### Source data
──────────────────────────────

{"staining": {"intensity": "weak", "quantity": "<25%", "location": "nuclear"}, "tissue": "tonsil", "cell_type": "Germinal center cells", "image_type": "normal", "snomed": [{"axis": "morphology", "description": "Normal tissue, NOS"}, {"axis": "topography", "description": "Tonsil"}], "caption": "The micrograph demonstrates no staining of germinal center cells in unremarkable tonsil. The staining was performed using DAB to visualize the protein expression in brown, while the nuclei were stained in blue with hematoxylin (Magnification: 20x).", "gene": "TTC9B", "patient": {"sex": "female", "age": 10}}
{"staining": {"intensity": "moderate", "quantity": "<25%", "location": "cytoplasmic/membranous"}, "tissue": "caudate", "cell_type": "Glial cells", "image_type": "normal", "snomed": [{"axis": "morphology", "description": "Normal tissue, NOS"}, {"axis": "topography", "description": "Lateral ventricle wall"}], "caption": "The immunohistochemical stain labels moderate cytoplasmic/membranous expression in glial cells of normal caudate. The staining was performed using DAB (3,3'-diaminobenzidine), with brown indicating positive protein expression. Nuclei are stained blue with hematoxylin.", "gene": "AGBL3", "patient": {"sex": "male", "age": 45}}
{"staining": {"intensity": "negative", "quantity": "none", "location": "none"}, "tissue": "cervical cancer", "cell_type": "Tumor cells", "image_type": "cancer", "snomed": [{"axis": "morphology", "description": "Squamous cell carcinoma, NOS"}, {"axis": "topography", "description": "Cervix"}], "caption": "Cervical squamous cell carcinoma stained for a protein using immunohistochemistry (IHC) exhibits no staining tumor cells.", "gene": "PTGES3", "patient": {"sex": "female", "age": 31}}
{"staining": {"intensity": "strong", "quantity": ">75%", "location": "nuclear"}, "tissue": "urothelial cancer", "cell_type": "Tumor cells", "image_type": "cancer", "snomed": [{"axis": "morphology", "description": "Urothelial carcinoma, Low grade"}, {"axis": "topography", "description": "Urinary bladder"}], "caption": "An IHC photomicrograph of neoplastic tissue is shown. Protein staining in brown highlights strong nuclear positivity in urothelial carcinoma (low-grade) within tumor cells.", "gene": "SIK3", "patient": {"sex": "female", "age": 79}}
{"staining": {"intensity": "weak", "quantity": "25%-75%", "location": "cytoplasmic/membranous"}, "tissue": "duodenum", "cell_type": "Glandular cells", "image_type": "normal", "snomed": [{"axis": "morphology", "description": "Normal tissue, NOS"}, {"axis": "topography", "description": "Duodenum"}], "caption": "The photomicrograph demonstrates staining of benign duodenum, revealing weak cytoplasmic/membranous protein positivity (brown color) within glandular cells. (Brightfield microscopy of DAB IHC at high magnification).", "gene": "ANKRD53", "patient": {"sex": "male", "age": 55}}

──────────────────────────────

Leaving nothing out, print each line above exactly.

### Response box
{"staining": {"intensity": "weak", "quantity": "<25%", "location": "nuclear"}, "tissue": "tonsil", "cell_type": "Germinal center cells", "image_type": "normal", "snomed": [{"axis": "morphology", "description": "Normal tissue, NOS"}, {"axis": "topography", "description": "Tonsil"}], "caption": "The micrograph demonstrates no staining of germinal center cells in unremarkable tonsil. The staining was performed using DAB to visualize the protein expression in brown, while the nuclei were stained in blue with hematoxylin (Magnification: 20x).", "gene": "TTC9B", "patient": {"sex": "female", "age": 10}}
{"staining": {"intensity": "moderate", "quantity": "<25%", "location": "cytoplasmic/membranous"}, "tissue": "caudate", "cell_type": "Glial cells", "image_type": "normal", "snomed": [{"axis": "morphology", "description": "Normal tissue, NOS"}, {"axis": "topography", "description": "Lateral ventricle wall"}], "caption": "The immunohistochemical stain labels moderate cytoplasmic/membranous expression in glial cells of normal caudate. The staining was performed using DAB (3,3'-diaminobenzidine), with brown indicating positive protein expression. Nuclei are stained blue with hematoxylin.", "gene": "AGBL3", "patient": {"sex": "male", "age": 45}}
{"staining": {"intensity": "negative", "quantity": "none", "location": "none"}, "tissue": "cervical cancer", "cell_type": "Tumor cells", "image_type": "cancer", "snomed": [{"axis": "morphology", "description": "Squamous cell carcinoma, NOS"}, {"axis": "topography", "description": "Cervix"}], "caption": "Cervical squamous cell carcinoma stained for a protein using immunohistochemistry (IHC) exhibits no staining tumor cells.", "gene": "PTGES3", "patient": {"sex": "female", "age": 31}}
{"staining": {"intensity": "strong", "quantity": ">75%", "location": "nuclear"}, "tissue": "urothelial cancer", "cell_type": "Tumor cells", "image_type": "cancer", "snomed": [{"axis": "morphology", "description": "Urothelial carcinoma, Low grade"}, {"axis": "topography", "description": "Urinary bladder"}], "caption": "An IHC photomicrograph of neoplastic tissue is shown. Protein staining in brown highlights strong nuclear positivity in urothelial carcinoma (low-grade) within tumor cells.", "gene": "SIK3", "patient": {"sex": "female", "age": 79}}
{"staining": {"intensity": "weak", "quantity": "25%-75%", "location": "cytoplasmic/membranous"}, "tissue": "duodenum", "cell_type": "Glandular cells", "image_type": "normal", "snomed": [{"axis": "morphology", "description": "Normal tissue, NOS"}, {"axis": "topography", "description": "Duodenum"}], "caption": "The photomicrograph demonstrates staining of benign duodenum, revealing weak cytoplasmic/membranous protein positivity (brown color) within glandular cells. (Brightfield microscopy of DAB IHC at high magnification).", "gene": "ANKRD53", "patient": {"sex": "male", "age": 55}}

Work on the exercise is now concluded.